• Task directions: Reproduce the text lines of every item below word for word and leave out the pictures.

***** Records provided

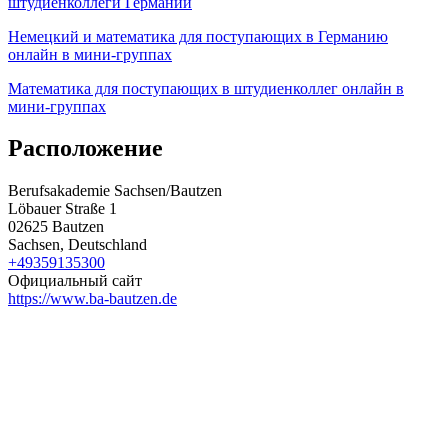
штудиенколлеги Германии
Немецкий и математика для поступающих в Германию
онлайн в мини-группах
Математика для поступающих в штудиенколлег онлайн в
мини-группах
Расположение
Berufsakademie Sachsen/Bautzen
Löbauer Straße 1
02625 Bautzen
Sachsen, Deutschland
+49359135300
Официальный сайт
https://www.ba-bautzen.de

**********

• Task answer:
штудиенколлеги Германии
Немецкий и математика для поступающих в Германию
онлайн в мини-группах
Математика для поступающих в штудиенколлег онлайн в
мини-группах
Расположение
Berufsakademie Sachsen/Bautzen
Löbauer Straße 1
02625 Bautzen
Sachsen, Deutschland
+49359135300
Официальный сайт
https://www.ba-bautzen.de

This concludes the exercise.